Frattini: decidiamo da soli la nostra politica energetica

Le rivelazioni di Wikileaks. Il ministro degli Esteri risponde alle critiche Usa. "Ma non c’è alcuna frizione con Washington"

L’Italia decide da sola la sua politica energetica e nessun altro può farlo in sua vece. Ma non per questo esistono frizioni tra il nostro Paese e gli Stati Uniti. Il ministro degli Esteri Franco Frattini riprende il delicato argomento delle critiche americane, in origine riservate, ma rese pubbliche tramite Wikileaks, ai presunti intrighi con la Russia putiniana e agli ancor più presunti contrasti tra Washington e Roma in tema di gasdotti. E sottolinea che «l’Italia ha un interesse nazionale nella sicurezza e nell’indipendenza energetica».
«La nostra strada è la differenziazione» - spiega Frattini intervenendo in collegamento dal Bahrein alla trasmissione televisiva «In mezz’ora» -, che passa «dalla Russia, dalla Libia, dall’Algeria e dai Paesi del Golfo»: «Queste quattro fonti di approvvigionamento energetico formano il piano di sicurezza nazionale». «Su questo decide l’Italia e soltanto l’Italia», ha proseguito il ministro, sottolineando che il nostro Paese non si è mai sottratto a un «impegno di trasparenza» con gli Stati Uniti. Frattini è entrato nel dettaglio e ha spiegato che fu il segreatario di Stato Hillary Clinton «a chiedermi quali fossero le decisioni e le intenzioni dell’Eni su South Stream. A seguito della richiesta, organizzai un incontro negli Stati Uniti dove Paolo Scaroni espose all’Amministrazione americana il piano strategico dell’Eni».
Reagendo in via eccezionale alle critiche fatte emergere da Wikileaks che lo dipingevano come «poco più di un messaggero» di Silvio Berlusconi, il ministro degli Esteri ha anche difeso la sua sintonia con il premier («compito della Farnesina non è quello di contrapporsi al presidente del Consiglio») ed espresso apprezzamento per l’utilità che le relazioni personali di Berlusconi rivestono per la politica estera del nostro Paese. «Non ci sono solo rapporti di forza e di potere, ma anche rapporti umani», ha sottolineato Frattini, «occupandosi della Russia, Berlusconi ha fatto sempre e solo gli interessi dell’Italia non avendo alcun desiderio, nè necessità, di occuparsi di affari privati».

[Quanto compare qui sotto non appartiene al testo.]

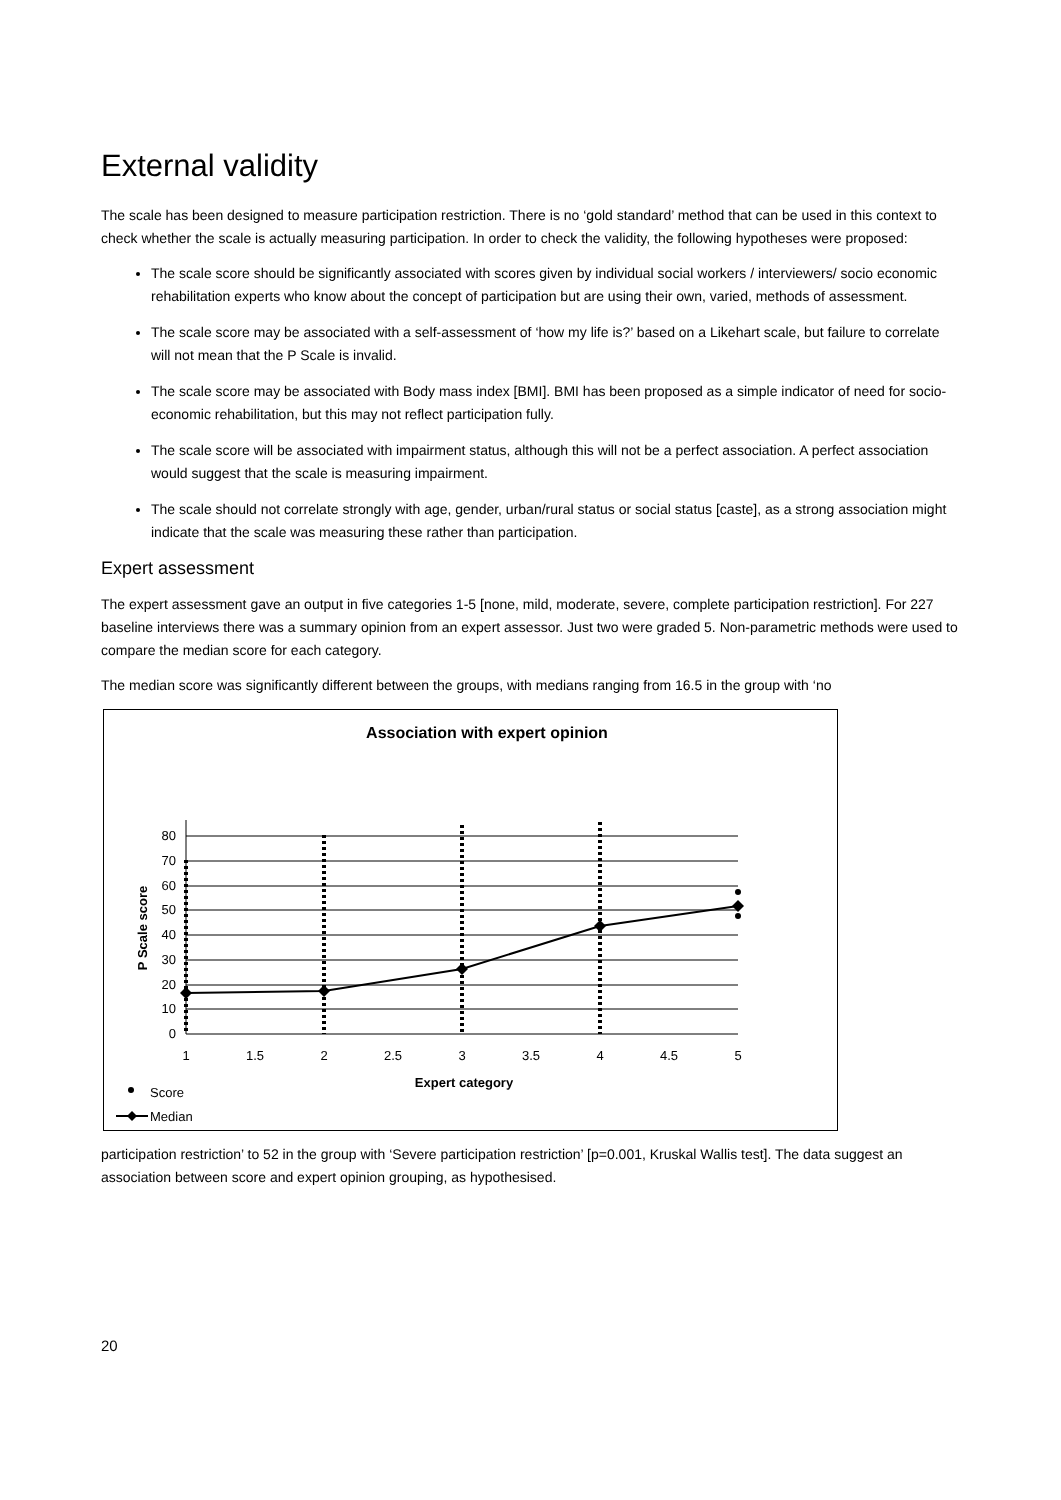External validity
The scale has been designed to measure participation restriction. There is no ‘gold standard’ method that can be used in this context to check whether the scale is actually measuring participation. In order to check the validity, the following hypotheses were proposed:
The scale score should be significantly associated with scores given by individual social workers / interviewers/ socio economic rehabilitation experts who know about the concept of participation but are using their own, varied, methods of assessment.
The scale score may be associated with a self-assessment of ‘how my life is?’ based on a Likehart scale, but failure to correlate will not mean that the P Scale is invalid.
The scale score may be associated with Body mass index [BMI]. BMI has been proposed as a simple indicator of need for socio-economic rehabilitation, but this may not reflect participation fully.
The scale score will be associated with impairment status, although this will not be a perfect association. A perfect association would suggest that the scale is measuring impairment.
The scale should not correlate strongly with age, gender, urban/rural status or social status [caste], as a strong association might indicate that the scale was measuring these rather than participation.
Expert assessment
The expert assessment gave an output in five categories 1-5 [none, mild, moderate, severe, complete participation restriction]. For 227 baseline interviews there was a summary opinion from an expert assessor. Just two were graded 5. Non-parametric methods were used to compare the median score for each category.
The median score was significantly different between the groups, with medians ranging from 16.5 in the group with ‘no
Association with expert opinion
80
70
60
50
40
30
20
10
0
1
1.5
2
2.5
3
3.5
4
4.5
5
Expert category
P Scale score
Score
Median
participation restriction’ to 52 in the group with ‘Severe participation restriction’ [p=0.001, Kruskal Wallis test]. The data suggest an association between score and expert opinion grouping, as hypothesised.
20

Tra i risultati ottenuti dal premier per l’Italia grazie ai suoi rapporti personali, Frattini ha portato ad esempio gli accordi con la Libia di Muammar Gheddafi «con cui i precedenti governi hanno negoziato senza risultati» e la mediazione con la Turchia: «Tutti sanno che è stato Berlusconi a far cadere il veto di Erdogan sulla nomina del nuovo segretario generale della Nato», ha sottolineato. Frattini ha infine rivendicato la giustezza delle scelte del governo italiano in tema di rapporti con la Russia in occasione del conflitto russo-georgiano nell’estate 2008: l’ex vicepresidente Usa Cheney sbagliava a voler isolare Mosca, ha detto il ministro, e la successiva svolta americana ci ha dato ragione.
Anche il presidente della Camera e leader di Fli Gianfranco Fini è intervenuto su Wikileaks, affermando che «i rapporti tra Italia e Stati Uniti non cambiano. Io la penso come Luttwak, e cioè che questi dispacci sono stati prodotti da giovani funzionari delle Ambasciate e che non tutto passa per le scrivanie degli ambasciatori. Mi meraviglio di chi si meraviglia». In merito all’attenzione degli Stati Uniti su Berlusconi, Fini ha osservato, senza mai citare il Presidente del Consiglio: «Si tratta di due Paesi alleati. L’attenzione sui vertici dello Stato è reciproca».
Continua intanto la vicenda della latitanza del numero uno di Wikileaks Julian Assange. Ormai inseguito dalle polizie di mezzo mondo, secondo il Times starebbe trattando la sua consegna con Scotland Yard in Inghilterra, dove si troverebbe in una località che avrebbe dovuto rimanere segreta ma che invece sarebbe stata individuata e messa sotto sorveglianza. La resa potrebbe avvenire la prossima settimana, scrive il Times citando fonti della polizia londinese. Scotland Yard ha ha ricevuto giovedì sera dalle autorità svedesi le richieste aggiuntive relative al mandato di arresto di Assange per reati sessuali. Ma l’avvocato di Assange, Mark Stephens, smentisce.